Zanuck refused to spend a penny more. All the war-zone scenes were filmed at Fox’s studio ranch in Malibu Canyon. When Altman initially insisted that the film, for authenticity purposes, had to be shot in Korea, Zanuck found a bunch of pictures of rural Korea and a bunch of pictures of Fox’s ranch. “I told him if he could tell which was which, he could go to Korea, but he couldn’t tell the difference,” Zanuck recalls. “So he had to stay here. When he needed to shoot the golf scenes [set] in Japan, I told him to put a couple of caddies in kimonos and shoot it across the street [from Fox] at Rancho Park.”
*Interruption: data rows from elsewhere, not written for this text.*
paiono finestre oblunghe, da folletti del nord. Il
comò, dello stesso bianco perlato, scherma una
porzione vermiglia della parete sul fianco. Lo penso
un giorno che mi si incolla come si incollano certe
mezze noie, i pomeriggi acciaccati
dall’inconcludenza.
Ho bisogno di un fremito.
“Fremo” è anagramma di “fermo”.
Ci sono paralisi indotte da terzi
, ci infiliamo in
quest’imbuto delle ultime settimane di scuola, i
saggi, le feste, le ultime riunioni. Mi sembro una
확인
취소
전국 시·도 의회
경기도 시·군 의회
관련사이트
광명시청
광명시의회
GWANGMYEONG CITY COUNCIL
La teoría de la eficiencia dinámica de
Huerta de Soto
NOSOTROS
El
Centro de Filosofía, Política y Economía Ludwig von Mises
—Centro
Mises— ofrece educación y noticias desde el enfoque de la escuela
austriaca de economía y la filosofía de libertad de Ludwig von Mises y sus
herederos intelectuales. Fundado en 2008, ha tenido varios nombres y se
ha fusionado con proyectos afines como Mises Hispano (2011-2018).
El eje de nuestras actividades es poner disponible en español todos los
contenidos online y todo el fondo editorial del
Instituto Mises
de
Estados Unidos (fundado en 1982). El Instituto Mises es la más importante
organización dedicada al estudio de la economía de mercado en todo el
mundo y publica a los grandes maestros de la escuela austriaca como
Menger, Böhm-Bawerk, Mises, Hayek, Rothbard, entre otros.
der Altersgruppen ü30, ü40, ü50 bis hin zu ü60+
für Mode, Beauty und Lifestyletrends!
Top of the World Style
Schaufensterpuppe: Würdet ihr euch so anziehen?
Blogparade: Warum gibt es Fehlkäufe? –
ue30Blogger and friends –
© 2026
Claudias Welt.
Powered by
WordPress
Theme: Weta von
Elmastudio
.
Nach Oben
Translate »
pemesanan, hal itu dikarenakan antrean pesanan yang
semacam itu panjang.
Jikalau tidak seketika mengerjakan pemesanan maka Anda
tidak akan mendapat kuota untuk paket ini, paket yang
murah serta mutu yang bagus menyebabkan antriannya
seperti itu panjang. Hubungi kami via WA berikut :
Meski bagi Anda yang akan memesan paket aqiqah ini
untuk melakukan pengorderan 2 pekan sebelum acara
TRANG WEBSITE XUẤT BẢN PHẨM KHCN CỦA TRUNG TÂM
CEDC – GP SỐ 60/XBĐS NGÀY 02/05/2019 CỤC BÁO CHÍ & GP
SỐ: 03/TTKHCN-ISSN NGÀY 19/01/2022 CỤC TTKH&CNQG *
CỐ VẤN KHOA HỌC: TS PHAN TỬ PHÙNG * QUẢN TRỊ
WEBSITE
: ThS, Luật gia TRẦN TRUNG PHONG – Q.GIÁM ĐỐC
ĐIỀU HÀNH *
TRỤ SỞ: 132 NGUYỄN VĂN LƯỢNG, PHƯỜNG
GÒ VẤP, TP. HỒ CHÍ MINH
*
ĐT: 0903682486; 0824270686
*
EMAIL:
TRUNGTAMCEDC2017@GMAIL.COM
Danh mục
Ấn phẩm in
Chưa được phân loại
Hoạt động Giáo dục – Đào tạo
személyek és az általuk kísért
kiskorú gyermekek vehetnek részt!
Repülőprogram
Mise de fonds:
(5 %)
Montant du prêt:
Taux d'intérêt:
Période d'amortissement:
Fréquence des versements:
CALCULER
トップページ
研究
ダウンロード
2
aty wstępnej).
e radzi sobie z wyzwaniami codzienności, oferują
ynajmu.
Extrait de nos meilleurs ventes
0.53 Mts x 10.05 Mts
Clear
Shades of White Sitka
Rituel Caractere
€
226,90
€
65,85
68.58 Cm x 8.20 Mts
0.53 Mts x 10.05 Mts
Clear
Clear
If Ari really wants to buck up his troops, he should have Zanuck stop by the agency and tell some more ”MASH” stories, which only serve to remind us that hit movies don’t come off a sequel assembly line. Hit movies are born out of ingenuity and raw creativity. The studio bosses can try, as they are today and as they did 40 years ago, to slash costs and squeeze blood from a turnip. But if they rely on retreads instead of embracing originality, they will find themselves with a new generation of “Cleopatras” and “Dr. Dolittles” on their hands.

” ‘MASH’ worked for the same reason that ‘Slumdog Millionaire’ or ‘Juno’ or ‘The Hangover” worked today; it was irreverent, inexpensive and it was in sync with the culture,” says Zanuck. “It was a discovery and I’ve been around long enough to know that if there’s anything audiences love, it’s to discover something new.”